The reason I like running native Linux with a Windows VM over a dual boot setup is that you would not need to stop folding while you used Windows. It is really going to depend on your needs with Windows as to whether or not a VM is a viable option.
 
One thing I would recommend doing soon is to download some of the more mainstream Linux Live CDs and see if you can find one with a UI you can live with. I would normally recommend Ubuntu, but I am not a fan of the Unity UI it uses now. Maybe look into Kubuntu, Xubuntu, Fedora, or OpenSUSE. Any will work fine - you just need one with a UI you can deal with. There are a couple of actual install things you will need to do once you pick one and install it, but we can walk you through that once you have everything up and running.

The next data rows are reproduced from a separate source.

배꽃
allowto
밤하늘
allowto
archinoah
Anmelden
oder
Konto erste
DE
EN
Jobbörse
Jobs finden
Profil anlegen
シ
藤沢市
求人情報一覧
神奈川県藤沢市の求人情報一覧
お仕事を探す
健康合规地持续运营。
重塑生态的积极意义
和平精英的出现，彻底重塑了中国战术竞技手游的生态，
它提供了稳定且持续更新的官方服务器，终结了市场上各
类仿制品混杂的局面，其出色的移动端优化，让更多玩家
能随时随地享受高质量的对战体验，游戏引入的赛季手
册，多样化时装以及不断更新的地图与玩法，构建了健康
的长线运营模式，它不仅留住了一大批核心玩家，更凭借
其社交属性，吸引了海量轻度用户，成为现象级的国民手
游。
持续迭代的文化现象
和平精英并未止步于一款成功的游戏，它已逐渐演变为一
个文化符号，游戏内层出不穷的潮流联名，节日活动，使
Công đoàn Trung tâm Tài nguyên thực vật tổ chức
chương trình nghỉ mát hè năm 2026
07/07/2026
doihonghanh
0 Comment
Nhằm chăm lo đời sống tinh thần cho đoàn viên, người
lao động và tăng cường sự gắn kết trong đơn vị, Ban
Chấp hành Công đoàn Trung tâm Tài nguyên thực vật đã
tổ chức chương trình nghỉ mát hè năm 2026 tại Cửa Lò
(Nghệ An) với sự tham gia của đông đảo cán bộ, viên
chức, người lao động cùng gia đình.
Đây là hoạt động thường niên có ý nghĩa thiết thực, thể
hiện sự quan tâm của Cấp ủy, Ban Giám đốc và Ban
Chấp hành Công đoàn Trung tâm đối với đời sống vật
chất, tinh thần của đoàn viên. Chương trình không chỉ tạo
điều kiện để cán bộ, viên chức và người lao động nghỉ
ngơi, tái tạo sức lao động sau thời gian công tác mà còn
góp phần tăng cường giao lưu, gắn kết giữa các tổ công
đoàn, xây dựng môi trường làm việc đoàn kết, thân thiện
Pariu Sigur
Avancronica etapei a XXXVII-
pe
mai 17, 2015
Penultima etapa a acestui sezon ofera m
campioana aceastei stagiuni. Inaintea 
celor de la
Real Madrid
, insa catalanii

The reason I like running native Linux with a Windows VM over a dual boot setup is that you would not need to stop folding while you used Windows. It is really going to depend on your needs with Windows as to whether or not a VM is a viable option.


I'm fairly certain I will need to dual-boot because the program I will be using can take up all the resources the machine has. But it will only be once in a while that I need to load it. I'm going to download a couple of different flavors this weekend and see what I like, thanks for the suggestion.
 
Started building today... I missed my CPU's by about 10 minutes so I have to go pick them up from the post office tomorrow.

DSC02371.jpg
 
I have this same board, and similar processors. Sadly it is sitting idle at the moment, but Fold on D8 brethren.

Welcome to the team. :)
 
Okay, well I'm up and running! Got the VM installed and folding, but I still haven't been able to figure out how to use HFM.net to monitor it. Also, I don't think Vt-d works on these QS1/C0 chips, I don't know if that will negatively effect anything.